PIERRES ROUGES (LES)
Ombres au tableau

En novembre 1932, dans le pays provençal, le jeune Ismaël essaye de survivre au décès de sa mère. Buveur invétéré et violent, son père ne ménage pas ses emportements vis-à-vis de l’adolescent qui, après avoir assisté aux funérailles, prend le parti de fuir définitivement la maison familiale. La mort dans l’âme, Ismaël parcourt la campagne jusqu’à tomber sur Antonin avec lequel il passe deux années apaisées. A la suite d’un accident de moissonneuse dans lequel Antonin perd la vie, le jeune garçon, une fois de plus dépité, s’enfuit à nouveau. Après un long moment d’errance, il finit par échouer sur le seuil d’une petite maison isolée habitée par une très vieille femme qui, étrangement, le reconnait. Surpris par cette réaction inattendue, Ismaël fuit une nouvelle fois pour enfin être recueilli dans une grande bâtisse en pierres rouges, fréquentée depuis peu par Esther, une jeune fille qui a décidé faire un retour aux sources et découvrir l’héritage de ces aïeuls. Leur rencontre plutôt houleuse est-elle réellement le fait du hasard ou leurs destinées sont-elles liées ?

Par phibes, le 21 octobre 2014

Publicité

Notre avis sur PIERRES ROUGES (LES) #1 – Ombres au tableau

A peine a-t-il clôturé son remarquable diptyque La porte au ciel que Pierre Makyo revient dans le paysage du 9ème art, cette fois-ci en solo, pour se lancer, sous l’égide de la maison Delcourt, dans une nouvelle histoire qui fleure le drame provençal d’avant-guerre.
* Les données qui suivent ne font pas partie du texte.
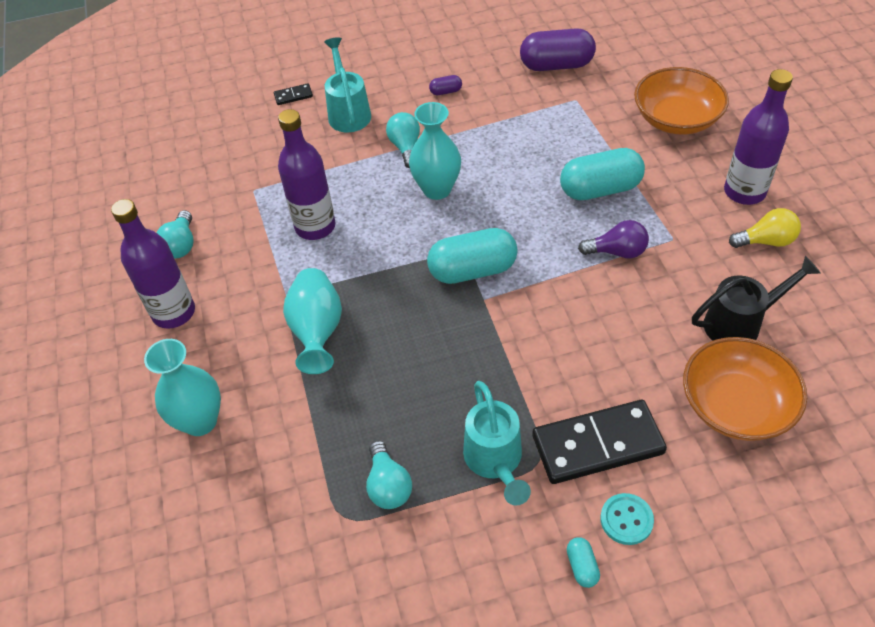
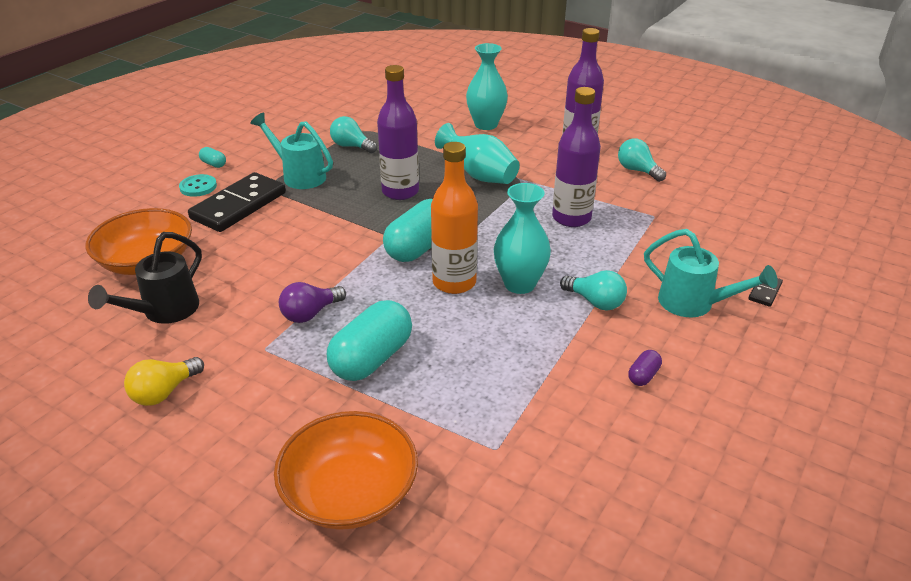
camera: 135 degrees right, 15 degrees down
purple capsule [520,28,596,71] -> none
purple bottle [724,69,793,205] -> purple bottle moved to [377,65,419,200]
none -> orange bottle [431,142,478,294]

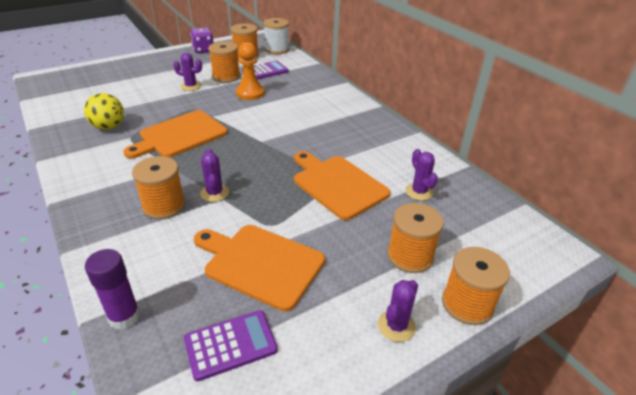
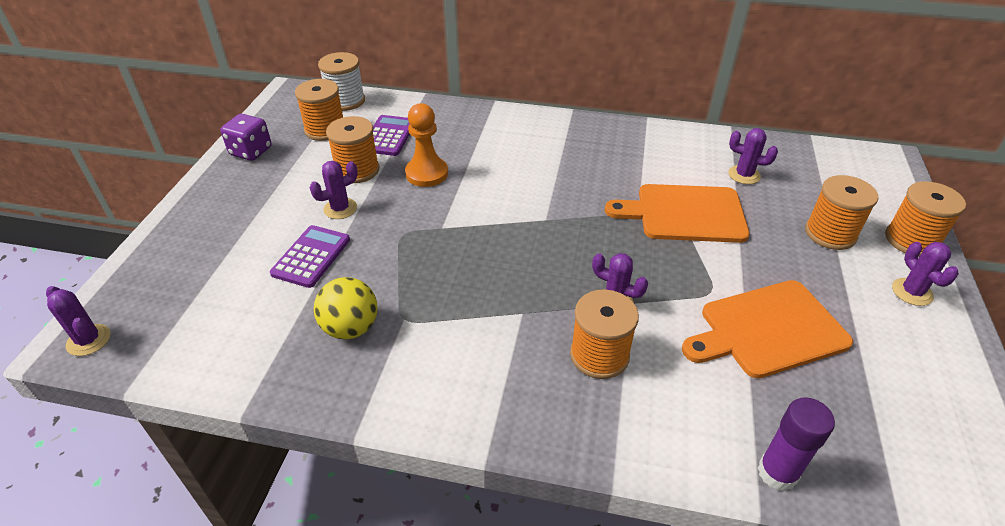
camera: 45 degrees left, 5 degrees up
orange cutting board [123,110,227,159] -> none
purple calculator [184,310,278,381] -> purple calculator moved to [270,225,350,288]
none -> purple cactus [46,286,110,356]

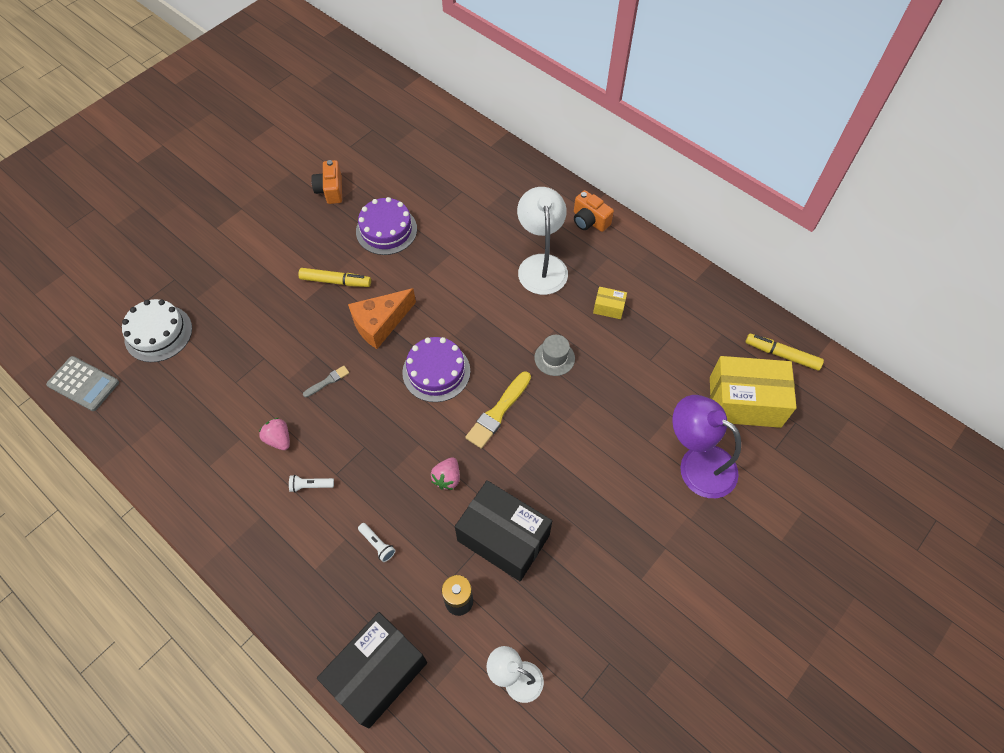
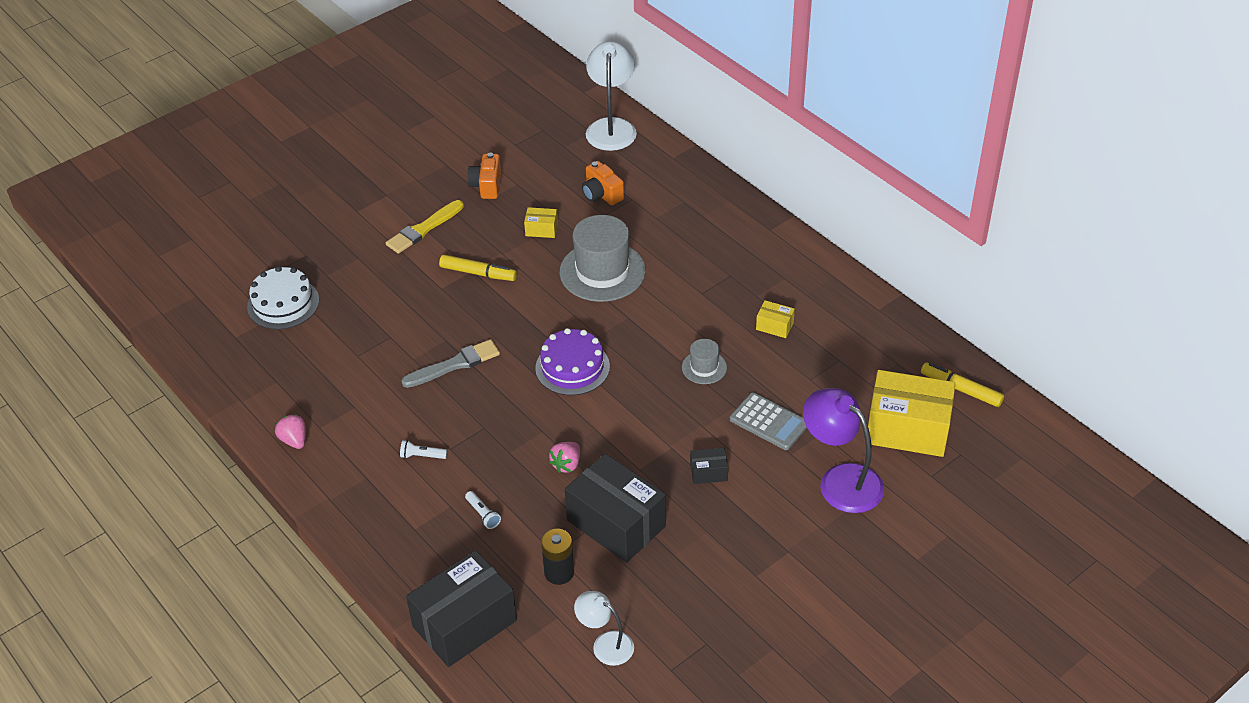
camera: 10 degrees right, 15 degrees down
grey calculator [46,356,119,411] -> grey calculator moved to [730,392,807,450]
pink strawberry [259,418,290,450] -> pink strawberry moved to [275,414,306,449]
grey brush [303,365,349,397] -> grey brush [401,339,500,388], size x1.87
orange cheese [348,288,416,349] -> none
purple cake [356,197,417,255] -> yellow box [524,207,558,238]
yellow brush [465,371,531,449] -> yellow brush moved to [386,200,464,254]
white lamp [517,187,568,295] -> white lamp moved to [586,41,637,151]
orange camera [574,190,614,232] -> orange camera moved to [582,161,624,205]
none -> grey hat [560,215,646,302]
none -> black box [690,448,728,484]

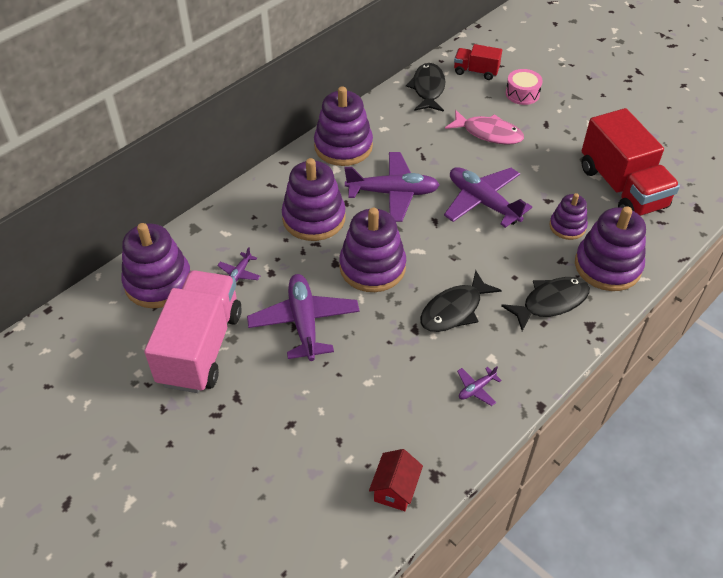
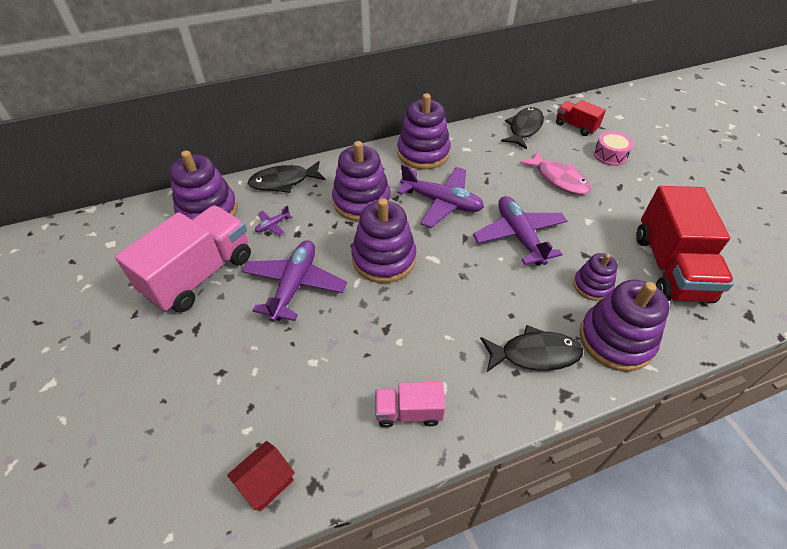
camera: 25 degrees right, 0 degrees up
black fish [420,270,502,332] -> black fish moved to [248,161,325,193]
purple plane [457,366,502,406] -> pink truck [375,382,445,428]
A l’instar du personnage qui apparaît sur le premier de couverture, le lecteur ne pourra résister de jeter un œil sur cet ouvrage porté par l’initiateur de nombre de récits à succès à commencer par la grande saga Ballade au bout du monde. Ici, le lecteur est appelé à pénétrer dans une équipée campagnarde tragique, sombre et douloureuse, parsemée de mort, de fuite en avant et également de mystère. A la faveur de ce premier tome, Pierre Makyo, de son verbe poétique et humaniste, plante le décor et nous présente, via un déroulement parallèle, ses deux personnages clés, perdus dans leur histoire personnelle et appelés à se croiser. Le parcours d’Ismaël est des plus poignants, celui d’Esther assez intrigant, la conjonction des deux étant l’occasion de faire naître une énigme surprenante qui devrait assurément être explicitée dans le prochain opus.

Comme à son habitude, Pierre Makyo signe ici un volet qui vaut par sa vision humaine, servie dans une fluidité suffisante pour bien appréhender les deux destinées. A cet égard, la narration via la voix-off a son importance et cerne avec une certaine efficacité les protagonistes et leurs déboires (en particulier Ismaël sur qui le sort semble s’acharner, le poussant à fuir à plusieurs reprises). Esther, pour l’instant reste un peu en retrait et n’apporte que peu de réponses quant à son arrivée dans la maison familiale et son intérêt pour Ismaël.

Très bon conteur d’histoires, Pierre Makyo sait se révéler également dans le dessin. Ici, l’artiste nous livre un tableau à main levée bien agréable, qui dégage une certaine noirceur ambiante. L’épaisseur de son trait y est assurément pour quelque chose, renforcé implicitement par les larges aplats de noir et la colorisation d’Antoine Quaresma souvent sombre. Il ne fait aucun doute que les décors provençaux d’antan qu’il met en avant sont des plus généreux, de nuit comme sous la pluie. Les personnages, quant à eux, sont bien inspirés et sont pour le moins convaincants dans leurs expressions.

Un démarrage dramatique intrigant et mystérieux signé par un Pierre Makyo toujours en forme qui donne envie, au regard du rebondissement de la fin, de voir plus loin.